Unlike general health products stocked in every health store, CJC-1295 is distributed via a specialist research supply market that Tria residents navigate through international suppliers. What this means for Tria researchers is that physical proximity is irrelevant compared to your ability to verify analytical documentation — and those evaluation tools are available to every researcher. The core quality markers for CJC-1295 are HPLC purity ≥98%, molecular identity confirmed by mass spectrometry, and a bacterial endotoxin panel — all documented in a batch-specific Certificate of Analysis. Use this guide to verify vendor quality systematically — the standards covered in this guide work regardless of your location.
The Science Behind CJC-1295
CJC-1295 belongs to the growth hormone secretagogue (GHS) class, compounds that stimulate pulsatile growth hormone release by acting on the ghrelin receptor (GHSR-1a) or growth hormone releasing hormone (GHRH) receptor. Ipamorelin, GHRP-2, GHRP-6, and Hexarelin all work primarily through GHSR-1a agonism, producing GH pulses with varying specificity profiles. CJC-1295 and Sermorelin work through the GHRH receptor, mimicking the natural hypothalamic signal for GH release. The downstream effect in both cases is increased pulsatile GH secretion and subsequent IGF-1 production in the liver. For researchers in Tria studying the GH-IGF-1 axis, this mechanistic clarity makes the GHS class a productive experimental tool.
CJC-1295 Purchasing Guide
The first step for any Tria researcher sourcing CJC-1295 is identifying 2-3 vendors with documented positive community reputations — search results alone are too heavily influenced by marketing spend. Mass spectrometry in the COA establishes that the main HPLC peak is actually CJC-1295 and not a structurally similar impurity — HPLC purity alone provides no identity confirmation. Negative indicators in CJC-1295 vendor evaluation: prices more than 30-40% below standard market rates, no information about manufacturing source, no community presence, and COAs that omit endotoxin testing. Price is an poor proxy for CJC-1295 quality — research-grade synthesis and testing has unavoidable expenses that low-priced vendors are not absorbing, so the lowest-priced options almost always involve trade-offs.

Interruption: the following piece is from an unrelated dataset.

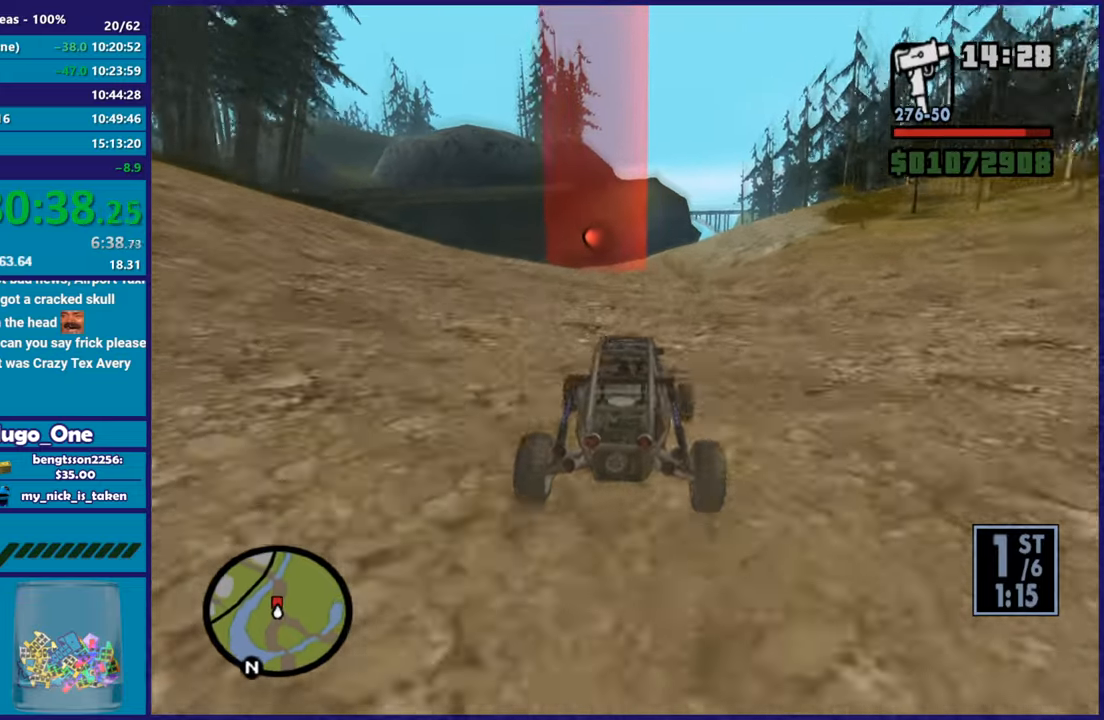
{"buttons": ["R2"], "left_stick": "right", "right_stick": "down-left", "button_events": [[183, "R2", "up"], [317, "R2", "down"]]}
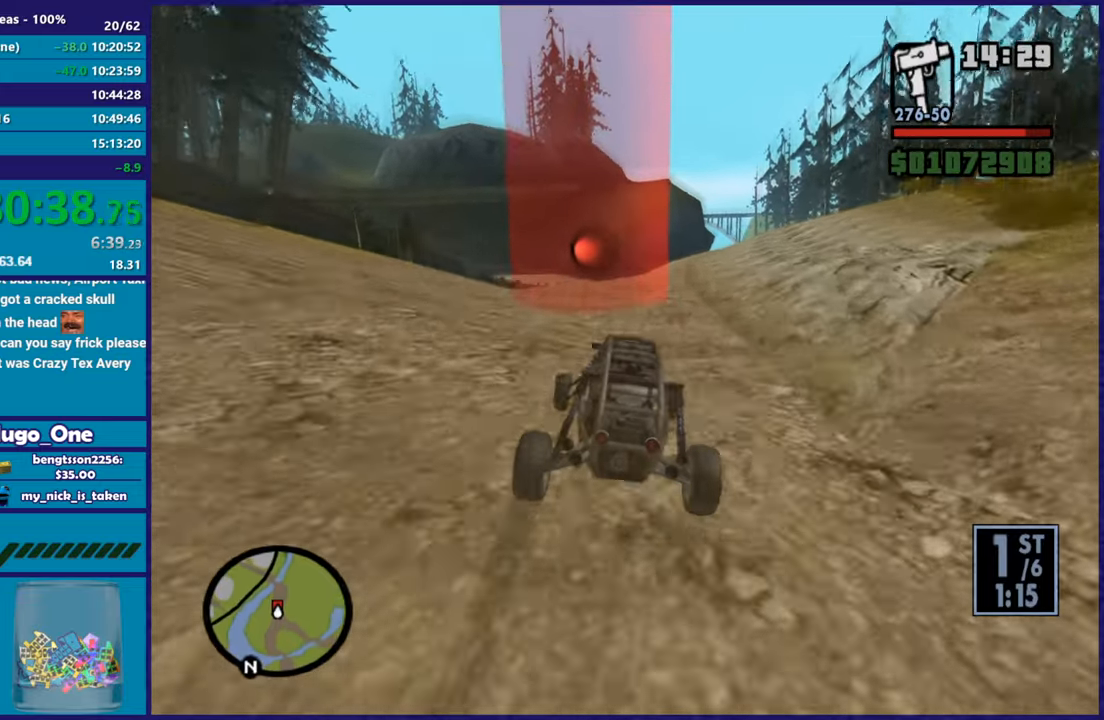
{"buttons": ["R2"], "left_stick": "up-left", "right_stick": "down-left", "button_events": []}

Order CJC-1295 — ships to Tria
COA-verified · International tracking · Research grade
All use of CJC-1295 in Tria or anywhere must be research use only — this compound is not approved for therapeutic human application, and all handling should follow research laboratory protocols. Lyophilised CJC-1295 should be stored frozen (−20°C) immediately upon receipt; avoid repeatedly thawing and refreezing reconstituted peptide by aliquoting into single-use portions. Verify the endotoxin level in your CJC-1295 batch COA before any protocol involving administration — look for results stated as EU/mg and confirm they fall within appropriate thresholds. Researchers using CJC-1295 alongside other research compounds should review the available literature for documented interactions before beginning combination research.
Frequently Asked Questions
What is the difference between CJC-1295 with DAC and without DAC?
CJC-1295 with DAC uses a lysine-maleimide conjugate to bind covalently to albumin in the bloodstream, extending half-life to ~6-8 days and creating sustained GH elevation. CJC-1295 without DAC (also called Mod GRF 1-29) has a half-life of ~30 minutes and produces acute GH pulses. They produce different GH secretion patterns and have different applications in research.
What purity is required for CJC-1295 research?
CJC-1295 should be ≥98% pure by HPLC. The larger molecular weight of CJC-1295 with DAC (approximately 3647 Da) makes mass spectrometry confirmation particularly important, as impurities may not be obvious on HPLC alone.
What is CJC-1295?
CJC-1295 is a synthetic GHRH (Growth Hormone Releasing Hormone) analogue. The version with DAC (Drug Affinity Complex) has an extended half-life of approximately 6-8 days due to albumin binding. Without DAC, CJC-1295 has a much shorter half-life similar to native GHRH. Both versions stimulate pulsatile GH release via the GHRH receptor.